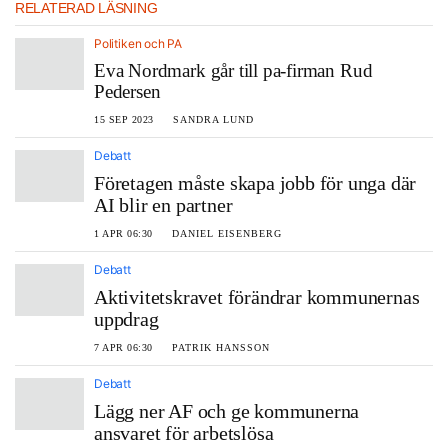
RELATERAD LÄSNING
Politiken och PA
Eva Nordmark går till pa-firman Rud
Pedersen
15 SEP 2023
SANDRA LUND
Debatt
Företagen måste skapa jobb för unga där
AI blir en partner
1 APR 06:30
DANIEL EISENBERG
Debatt
Aktivitetskravet förändrar kommunernas
uppdrag
7 APR 06:30
PATRIK HANSSON
Debatt
Lägg ner AF och ge kommunerna
ansvaret för arbetslösa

* * * * * * * * *

Reproduce the text of all the entries above verbatim, line by line, and omit the pictures from your answer.

RELATERAD LÄSNING
Politiken och PA
Eva Nordmark går till pa-firman Rud
Pedersen
15 SEP 2023
SANDRA LUND
Debatt
Företagen måste skapa jobb för unga där
AI blir en partner
1 APR 06:30
DANIEL EISENBERG
Debatt
Aktivitetskravet förändrar kommunernas
uppdrag
7 APR 06:30
PATRIK HANSSON
Debatt
Lägg ner AF och ge kommunerna
ansvaret för arbetslösa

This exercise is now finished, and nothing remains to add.